But, by the time a project reaches construction phase, the numbers can look rather different, more realistic. It is here that the challenge begins to deliver the project on budget.
At Southern Construction Framework (SCF), we have helped to deliver in the region of £500m public sector building projects every year since 2006. On average, our projects are delivered within 1% of contract sum.
Here are some of the fundamentals that make this happen:
Early contractor involvement
I can’t say this often enough. Engage your contractors at the earliest possible stage. They have considerable experience and technical expertise. Early engagement will ensure they are fully invested in the project, that they play an active role from the start and that they also carry a level of risk.
Gateways and milestones
Any good framework provider will set a series of milestones (or ‘gateways’) at key points in the project to measure progress against. Key performance indicators are set at each stage helping to keep everyone on track and set expectations for the future.
Let the outcomes be your goal
At the outset of a project, consider what you want your outcome to be rather than your specification. Think about this in the context of a new school, providing education space to accommodate primary age children in a growing market town over the next 25 years. This frames things rather differently than in terms of a concrete framed building with six classrooms, a hall and outside space. This is a vast oversimplification, but it shows two very distinct ways of thinking. The first approach offers far more flexibility and lateral thinking. Whereas the second limits thinking to the construction process itself.
Once you know your desired outcome, let your framework, your consultant or your contractors advise on how you can best meet that need. Build your specification together before you put a spade in the ground.
Apply market intelligence
When it comes to materials selection, labour availability and the local market seek out market intelligence from reliable sources. This could be a report from your framework partner, advice from a consultant or a conversation with your contractor.
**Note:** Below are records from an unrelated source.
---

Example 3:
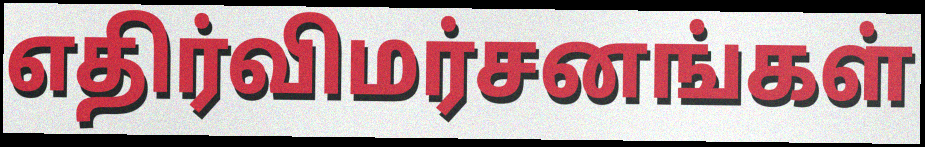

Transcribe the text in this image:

எதிர்விமர்சனங்கள்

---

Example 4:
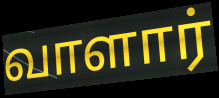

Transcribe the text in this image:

வாளார்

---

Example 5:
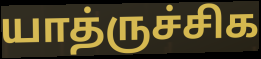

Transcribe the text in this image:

யாத்ருச்சிக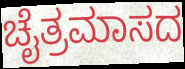
ಚೈತ್ರಮಾಸದ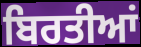
ਬਿਰਤੀਆਂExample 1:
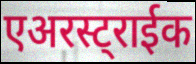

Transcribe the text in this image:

एअरस्ट्राईक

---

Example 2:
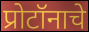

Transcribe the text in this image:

प्रोटॉनाचे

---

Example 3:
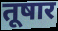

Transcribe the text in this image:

तूषार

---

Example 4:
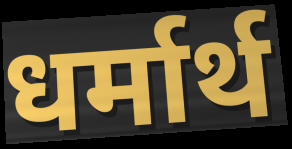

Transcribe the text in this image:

धर्मार्थ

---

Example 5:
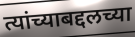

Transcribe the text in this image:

त्यांच्याबद्दलच्या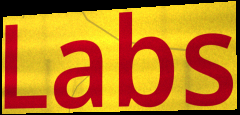
Labs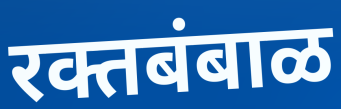
रक्तबंबाळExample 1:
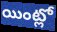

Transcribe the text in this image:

యింట్లో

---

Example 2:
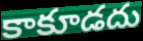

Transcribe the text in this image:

కాకూడదు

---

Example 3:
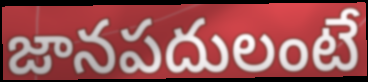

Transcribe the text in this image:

జానపదులంటే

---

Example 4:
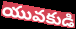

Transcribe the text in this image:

యువకుడి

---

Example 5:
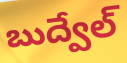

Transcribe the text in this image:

బుద్వేల్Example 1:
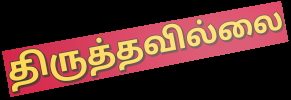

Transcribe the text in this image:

திருத்தவில்லை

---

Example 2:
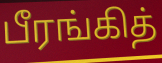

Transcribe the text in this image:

பீரங்கித்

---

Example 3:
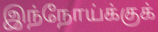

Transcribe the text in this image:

இந்நோய்க்குக்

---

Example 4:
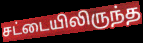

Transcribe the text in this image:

சட்டையிலிருந்த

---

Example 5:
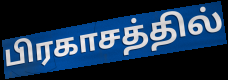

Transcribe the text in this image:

பிரகாசத்தில்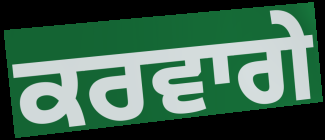
ਕਰਵਾਗੇ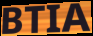
BTIAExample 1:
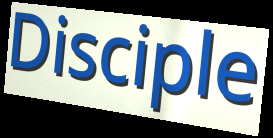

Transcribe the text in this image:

Disciple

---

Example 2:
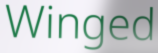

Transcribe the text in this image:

Winged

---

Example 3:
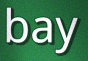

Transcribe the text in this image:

bay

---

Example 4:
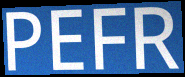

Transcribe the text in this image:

PEFR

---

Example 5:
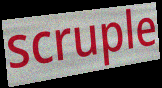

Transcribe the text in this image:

scrupleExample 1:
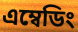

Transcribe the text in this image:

এম্বেডিং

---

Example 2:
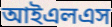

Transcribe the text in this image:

আইএলএস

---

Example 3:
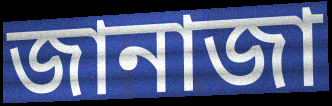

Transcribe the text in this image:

জানাজা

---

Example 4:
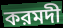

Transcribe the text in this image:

করমদী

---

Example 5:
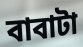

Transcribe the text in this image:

বাবাটা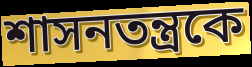
শাসনতন্ত্রকে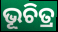
ଭୂଚିତ୍ର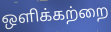
ஒளிக்கற்றை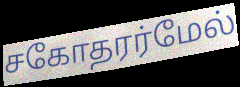
சகோதரர்மேல்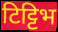
टिट्टिभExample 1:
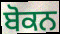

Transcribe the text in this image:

ਬੋਕਨ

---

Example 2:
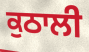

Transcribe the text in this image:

ਕੁਠਾਲੀ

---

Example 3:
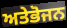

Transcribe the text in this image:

ਅਤੇਭੋਜਨ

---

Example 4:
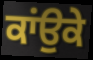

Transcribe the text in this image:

ਕਾਂਉਕੇ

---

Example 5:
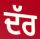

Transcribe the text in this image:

ਦੱਰ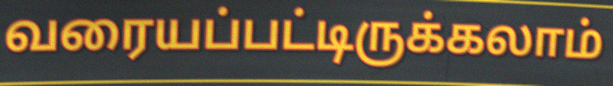
வரையப்பட்டிருக்கலாம்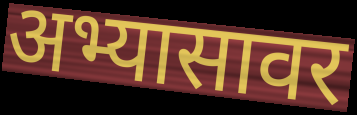
अभ्यासावर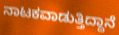
ನಾಟಕವಾಡುತ್ತಿದ್ದಾನೆ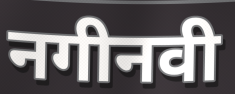
नगीनवी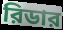
রিডারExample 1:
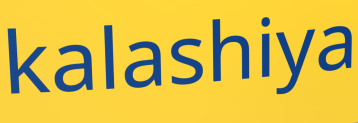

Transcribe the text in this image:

kalashiya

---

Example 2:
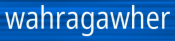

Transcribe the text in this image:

wahragawher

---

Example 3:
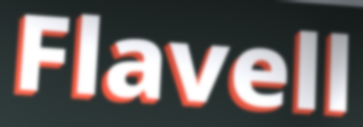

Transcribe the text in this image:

Flavell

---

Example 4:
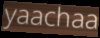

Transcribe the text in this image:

yaachaa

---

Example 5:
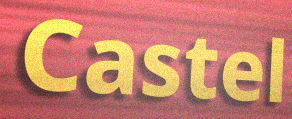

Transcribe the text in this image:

CastelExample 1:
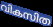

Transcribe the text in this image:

വികസിത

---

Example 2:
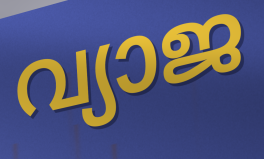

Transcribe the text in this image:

വ്യാജ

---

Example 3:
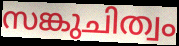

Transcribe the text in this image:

സങ്കുചിത്വം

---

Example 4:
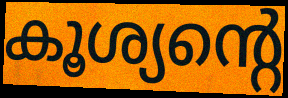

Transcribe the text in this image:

കൂശ്യന്റെ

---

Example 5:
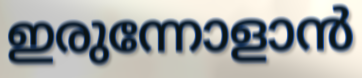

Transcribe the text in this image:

ഇരുന്നോളാൻ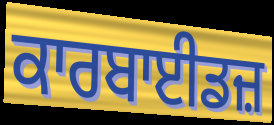
ਕਾਰਬਾਈਡਜ਼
Your contractor can not only recommend what materials to use but likely has links with suppliers to help you exploit economies of scale. They understand demand and supply, fluctuating costs and lead times.
Be guided by market intelligence so you can make informed purchasing decisions.
Consider two stage open book
At SCF, we are real advocates of two stage open book procurement. In fact, we operate purely on this basis. It is a USP for us.
Single stage procurement works in principle. With this process, the client will outline their requirements and contractors will then compete for the project based on price. In practice, it means a separation of the design/specification and construction process. And this means risk exposure for all parties.
With two stage open book procurement, contractors compete for a preferred contractor status in response to the client’s initial brief. The second stage involves a far more collaborative and integrated approach to pricing and specifying a project – from design and development through to gathering critical information from the supply chain.
The second stage in particular gives both parties the chance to raise and resolve any issues. Get a better understanding of materials prices and supply, and the client gains the technical expertise of the contractor before the construction phase begins.
Ultimately, the result is a clearer picture of delivery costs and more realistic timescales.